PASSAGE CHOISI:
J'effectue cette fois ce déplacement en qualité de Directrice exécutive d'ONU Femmes, la nouvelle agence des Nations Unies chargée de défendre les droits des femmes à travers le monde. L'une des premières missions que j'ai entreprises à ma prise de fonctions a été de me rendre dans différentes régions et pays du monde en vue de mettre la question des droits de la femme au premier rang des priorités ainsi que de chercher à réaliser des accords de grande portée avec les divers États et autorités dans des domaines d'importance cruciale pour le développement, tels que l'éradication de la violence sexiste, la promotion de l'autonomisation des femmes et la participation des femmes à la politique.

Ma visite officielle intervient dans le contexte de la présentation des Directives pour la politique publique nationale en faveur de l'égalité des sexes pour les femmes, une initiative politique des plus pertinentes. C'est une chance que l'élan politique donné en faveur d'une paix tangible en Colombie doive désormais relever le défi consistant à intégrer une perspective de genre qui contribuera à faire participer les femmes au processus de paix et à la reconstruction de la société.

Le Congrès de Colombie a joué un rôle crucial quant à la rédaction d'un cadre législatif qui aidera le gouvernement à définir ce que signifie la paix. Un exemple frappant qui vient à l'esprit est tout ce que ce congrès a réussi à réaliser en moins d'un an de débat, lorsqu'il a fourni des termes et conditions précis au sujet de la Loi sur les victimes et la restitution des terres - une législation visant à reconnaître et à chercher réparations pour la souffrance historique infligée aux femmes qui ont été victimes du conflit frappant la Colombie.

Le travail se poursuit toujours avec l'Acte législatif du tribunal militaire, la révision de la Loi sur la justice et la paix et de possibles réglementations touchant le Cadre légal pour la paix - des réglementations qui doivent englober une analyse des droits des femmes non seulement sur le plan de la garantie de tels droits, mais également en incluant ceux-ci dans le cadre des accords de paix.

EXERCICE 1:
Recopiez l'extrait sur ONU Femmes et la paix en Colombie, de "Le travail se" à "accords de paix.".
EXERCICE 2:
Redonnez tous les enregistrements en renommant "Required output" en "Expected output", sans rien modifier d'autre. Laissez les images de côté dans votre réponse.

DONNÉES:
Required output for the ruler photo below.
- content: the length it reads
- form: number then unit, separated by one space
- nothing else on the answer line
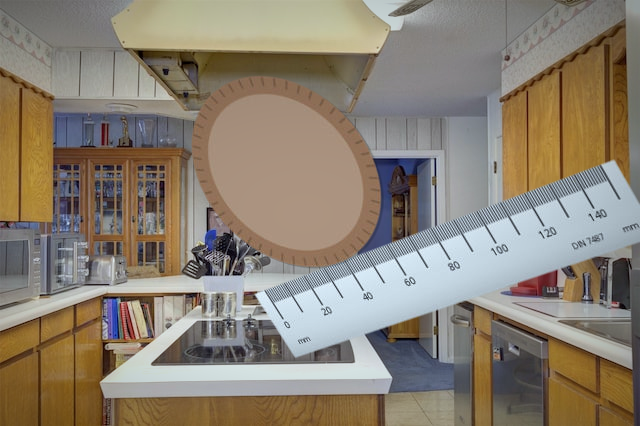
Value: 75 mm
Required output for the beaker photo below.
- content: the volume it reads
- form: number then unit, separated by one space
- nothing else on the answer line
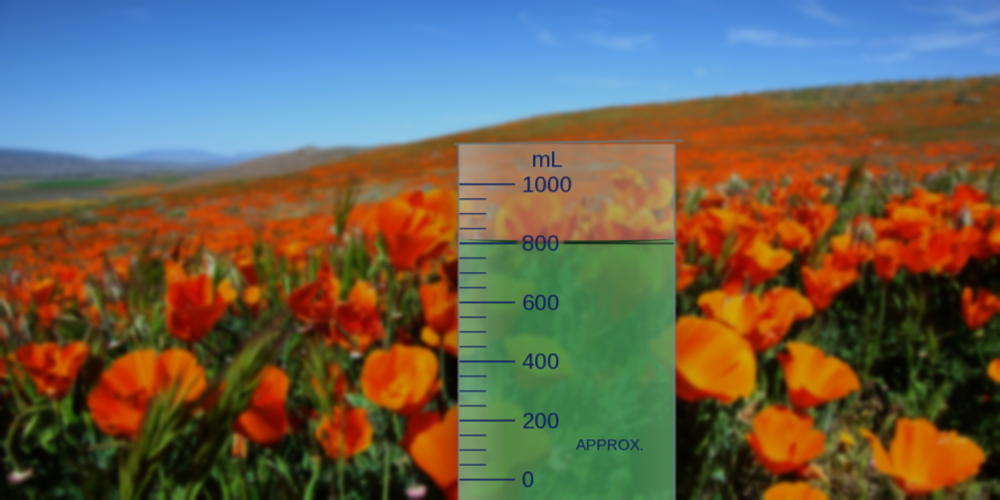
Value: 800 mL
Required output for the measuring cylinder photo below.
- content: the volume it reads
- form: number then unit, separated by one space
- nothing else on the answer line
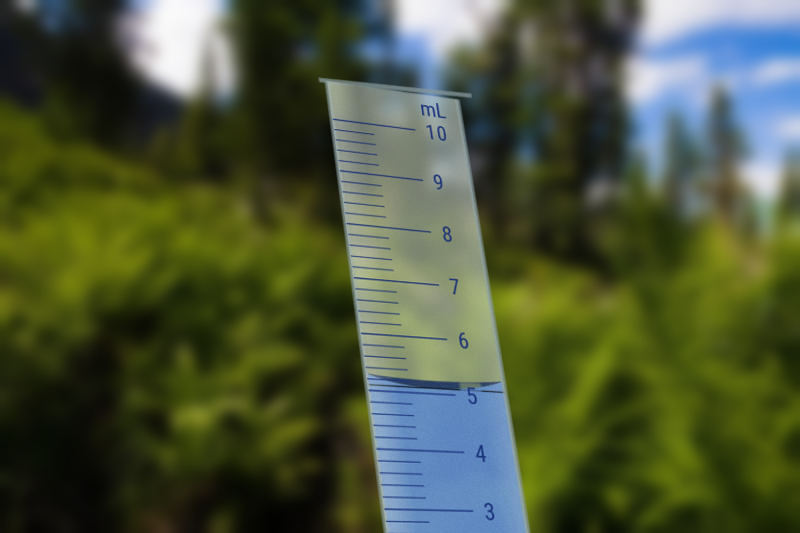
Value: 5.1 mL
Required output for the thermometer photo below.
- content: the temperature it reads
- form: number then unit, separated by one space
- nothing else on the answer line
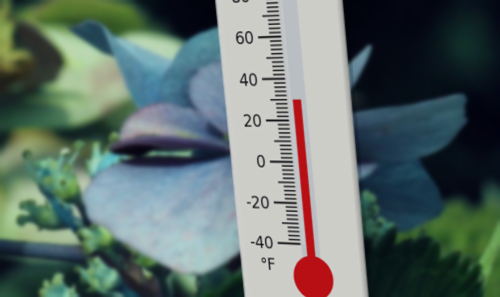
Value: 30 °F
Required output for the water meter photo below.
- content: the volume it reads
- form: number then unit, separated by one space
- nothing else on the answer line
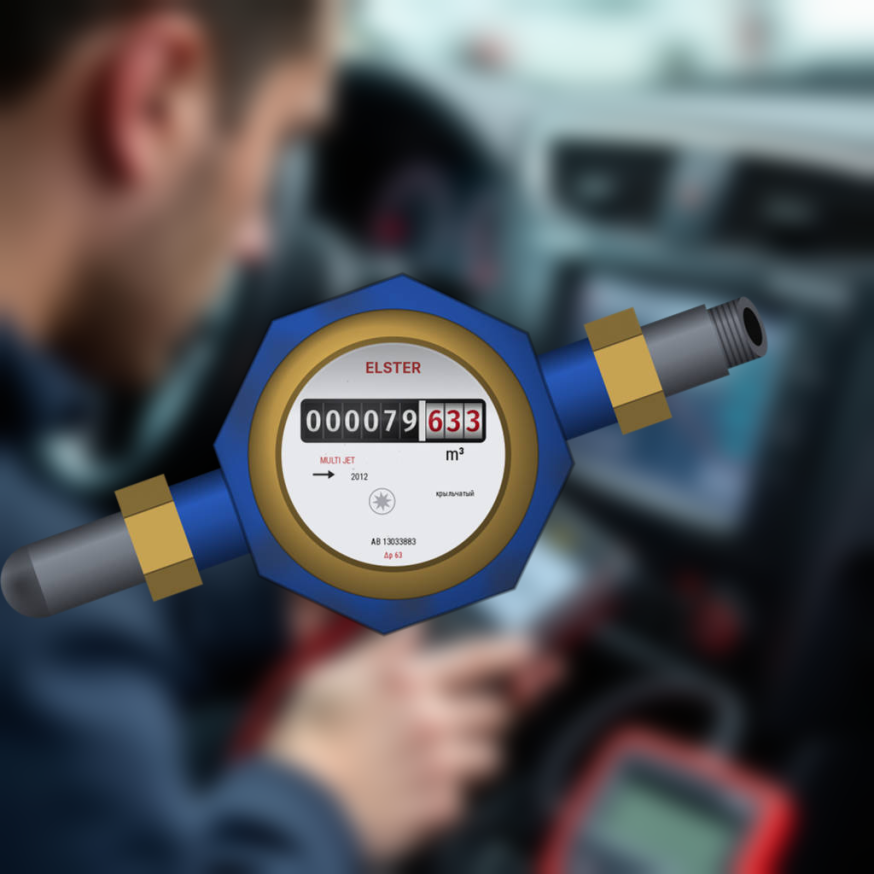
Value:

ZONE DE RÉPONSE 1:
Le travail se poursuit toujours avec l'Acte législatif du tribunal militaire, la révision de la Loi sur la justice et la paix et de possibles réglementations touchant le Cadre légal pour la paix - des réglementations qui doivent englober une analyse des droits des femmes non seulement sur le plan de la garantie de tels droits, mais également en incluant ceux-ci dans le cadre des accords de paix.

ZONE DE RÉPONSE 2:
Expected output for the ruler photo below.
- content: the length it reads
- form: number then unit, separated by one space
- nothing else on the answer line
Value: 75 mm
Expected output for the beaker photo below.
- content: the volume it reads
- form: number then unit, separated by one space
- nothing else on the answer line
Value: 800 mL
Expected output for the measuring cylinder photo below.
- content: the volume it reads
- form: number then unit, separated by one space
- nothing else on the answer line
Value: 5.1 mL
Expected output for the thermometer photo below.
- content: the temperature it reads
- form: number then unit, separated by one space
- nothing else on the answer line
Value: 30 °F
Expected output for the water meter photo below.
- content: the volume it reads
- form: number then unit, separated by one space
- nothing else on the answer line
Value:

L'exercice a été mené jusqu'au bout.